An ongoing probe by the Department of Environment, Forestry and Fisheries (DEFF) to determine the cause of the high levels of air pollution reported in Mpumalanga and Gauteng during the week of February 11 to 17 has determined that sulphur dioxide (SO2) levels were in compliance with ambient air-quality standards across all stations during the week, but that levels of hydrogen sulphide (H2S) had been elevated at times during the week.
The probe followed reports of persistent, unpleasant smells in the western parts of Mpumalanga and eastern Gauteng during that week. The DEFF said the sulphurous stench was most likely a combination of elevated levels of SO2 and H2S.
Extreme peaks of H2S of 234 part per billion (ppb) were noted at Lebohang monitoring station at 11:00 on February 12 and 220 ppb was recorded at 11:00 on February 16 at the Springs monitoring station.
In Pretoria, H2S measurements at the South African Weather Service’s station in Irene, Centurion, showed that H2S exceeded the World Health Organisation (WHO) recommendation on February 12, and from February 15 to 17, with the highest peak of 61 ppb recorded at 01:00 on February 16.
"The measurements show that there were two typical periods during the day when the levels of H2S were most severe: at about 01:00 and 11:00 in the mornings. Such peaks are typical of transported air with pollution from high level sources, such as tall stacks," the DEFF says in a February 28 statement.
"The WHO recommends that H2S concentrations should not exceed 5.02 ppb within a 30-minute averaging period in order to avoid substantial complaints about odour annoyance among the exposed population," the DEFF statement points out.
The DEFF statement notes that, "at this stage, the DEFF and Gert Sibanda municipality, in Mpumalanga, cannot say definitively what the major source/s of the air pollution was. The DEFF and the municipality suspect that the stench experienced over parts of Gauteng may have been the result of the cumulative impact from a number of sources in the surrounding areas."

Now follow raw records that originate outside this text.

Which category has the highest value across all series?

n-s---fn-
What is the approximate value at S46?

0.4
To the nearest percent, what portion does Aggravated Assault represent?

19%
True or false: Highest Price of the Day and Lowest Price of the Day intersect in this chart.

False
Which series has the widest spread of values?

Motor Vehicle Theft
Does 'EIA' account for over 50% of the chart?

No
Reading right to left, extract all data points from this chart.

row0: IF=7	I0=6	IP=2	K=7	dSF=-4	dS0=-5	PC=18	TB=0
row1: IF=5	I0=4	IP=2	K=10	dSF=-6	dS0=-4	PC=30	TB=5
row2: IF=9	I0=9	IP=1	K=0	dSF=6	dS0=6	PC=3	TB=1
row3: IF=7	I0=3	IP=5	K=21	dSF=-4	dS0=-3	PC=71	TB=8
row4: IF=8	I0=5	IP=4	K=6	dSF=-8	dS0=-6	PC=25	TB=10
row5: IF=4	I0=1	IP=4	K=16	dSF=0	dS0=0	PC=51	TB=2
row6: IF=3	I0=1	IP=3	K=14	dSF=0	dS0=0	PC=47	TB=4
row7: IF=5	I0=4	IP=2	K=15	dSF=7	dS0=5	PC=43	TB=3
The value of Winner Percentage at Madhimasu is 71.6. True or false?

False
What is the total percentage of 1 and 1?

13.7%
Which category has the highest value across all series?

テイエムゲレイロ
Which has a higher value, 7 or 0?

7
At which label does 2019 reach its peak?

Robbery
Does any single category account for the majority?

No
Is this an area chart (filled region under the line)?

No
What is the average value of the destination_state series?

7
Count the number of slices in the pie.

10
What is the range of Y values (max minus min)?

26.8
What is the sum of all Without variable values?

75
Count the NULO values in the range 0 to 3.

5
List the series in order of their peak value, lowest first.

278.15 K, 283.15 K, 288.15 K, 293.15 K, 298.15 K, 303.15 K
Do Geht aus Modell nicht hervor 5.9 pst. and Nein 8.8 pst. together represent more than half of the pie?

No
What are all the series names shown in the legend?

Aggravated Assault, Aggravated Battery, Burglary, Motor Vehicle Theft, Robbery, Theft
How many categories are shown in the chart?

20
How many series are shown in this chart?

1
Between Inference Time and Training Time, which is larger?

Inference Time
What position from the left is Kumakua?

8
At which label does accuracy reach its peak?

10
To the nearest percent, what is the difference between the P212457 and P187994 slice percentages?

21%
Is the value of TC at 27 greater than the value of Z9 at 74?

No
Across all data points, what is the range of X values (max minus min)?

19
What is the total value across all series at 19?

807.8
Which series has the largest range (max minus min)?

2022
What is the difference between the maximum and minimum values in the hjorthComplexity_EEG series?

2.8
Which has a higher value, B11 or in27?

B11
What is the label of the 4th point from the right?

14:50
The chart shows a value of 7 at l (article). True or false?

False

An inspection of the Sasol Secunda plant to check on operations was conducted on Thursday, February 18, as it was believed to be the possible source of the sulphur stench experienced in parts of Gauteng and Mpumalanga. The inspection, however, found that the release of SO2 and H2S from the Secunda plant was within the approved limits of the Atmospheric Emission Licence (AEL) issued to it by the Gert Sibanda municipality in April 2019.
There was also a low-pressure system in the north of the Mozambique Channel that gave rise to a rather uncommon circulation pattern over the region. These conditions created prevailing south-easterly winds that allowed for transportation of air pollution from the Mpumalanga industrial region into Gauteng, particularly over the cities of Ekurhuleni, Johannesburg and Pretoria, the DEFF says.
It has, therefore, been recommended that other sources that could have contributed to the odour experienced in Gauteng also be investigated. These include power plants and wastewater works that also emit hydrogen sulphide.
The findings of the probe will be made available once it is completed, the DEFF says.